Novels

先祖返りの町作り(再調整版)

第226話 子孫の一番弟子

 この頃、ニーナは32歳になっていた。

 相変わらずの魔道具バカではあるが、好きこそものの上手なれの格言の通り、努力を怠らず、めきめきと腕を上げていった。

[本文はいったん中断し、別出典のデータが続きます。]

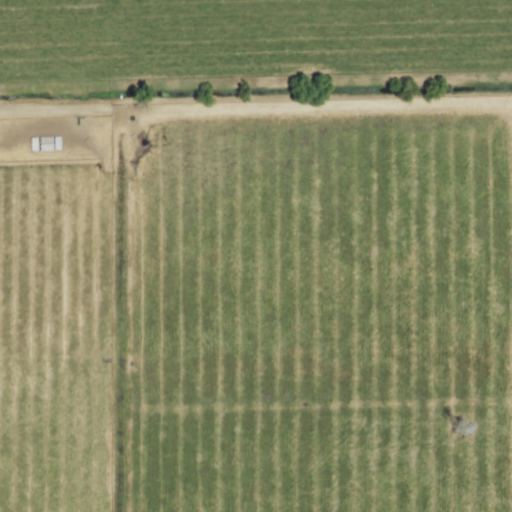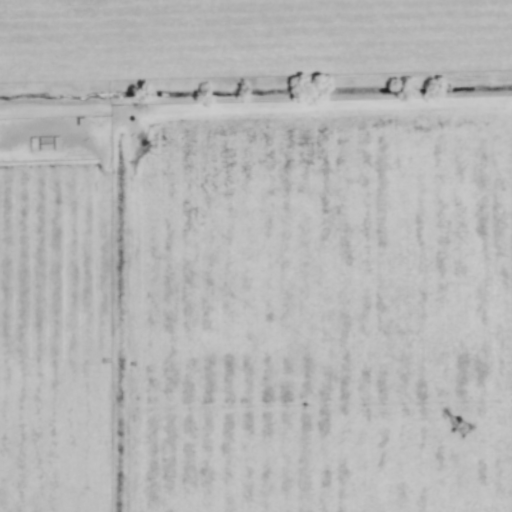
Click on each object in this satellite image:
power tower: (465, 428)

 その結果、今では自他ともに認める一番弟子となっていた。

 ニーナの研究テーマは、魔道具のさらなる小型化で、いろいろと新しい加工器具を開発しては、小さな魔法文字を刻む方法を試行錯誤している。

 そんなある日。

 初代のワントから数えて8代目となる、ヒデオ工房の副工房長は59歳になっており、引退を表明した。

 その後継者に指名したのは、なんとニーナであった。

 女性として初の副工房長であるだけでなく、弱冠32歳にして、ヒデオ工房の実質的なトップとなるのは異例の事であった。しかし、ニーナの実力は誰もが認める所であり、誰からも異論はでなかった模様だ。

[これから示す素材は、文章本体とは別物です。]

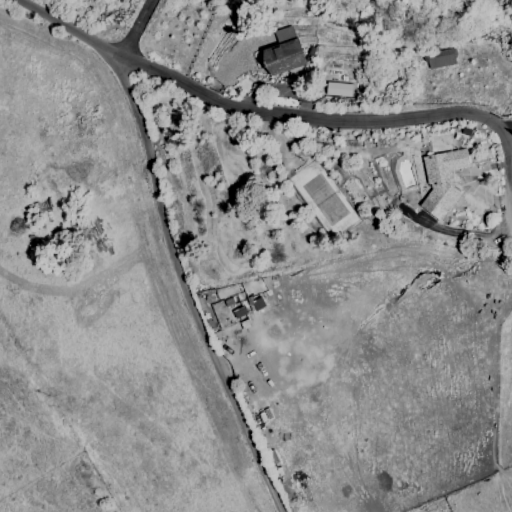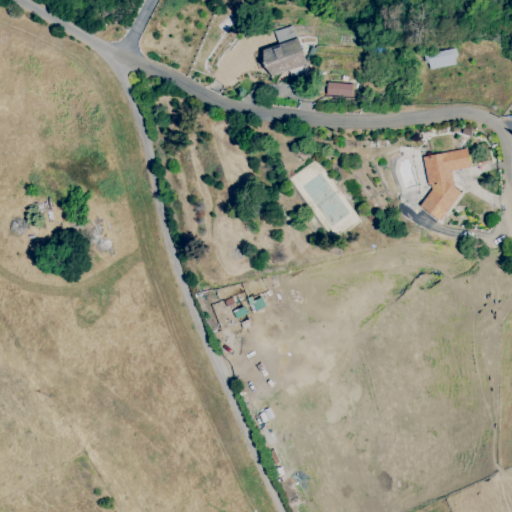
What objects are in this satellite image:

 そんなニーナは、副工房長に就任後、私と顔を合わせるたびに、

「大おじい様。国造りなんて退屈な作業はさっさと終わらせて、ヒデオ工房の工房長に専念してください。そして、私達と共に、魔道具業界をさらに発展させましょう!」

 と、力説していた。

(まあ、全てが片付いたら、そういう未来も良いかもしれませんね)

 私は、そのように考えた事もある。

(しかし……。やはりその時は、クリスさんとのあの約束を果たしたいですね)

 そのため、いつも曖昧に返事をしていた。

 副工房長になったニーナには、あの粉を含めた全ての秘密を打ち明けた。

 その席で、ニーナが感嘆の声を上げる。

「こ、これが、魔道具業界最大の謎の正体……」

 私の作った金色の粉をじっと見つめ、うっとりとした表情を浮かべるニーナ。私はその様子に若干引き気味になりながら、秘伝の塗料の配合方法や、合金の作成手順等を伝えたのであった。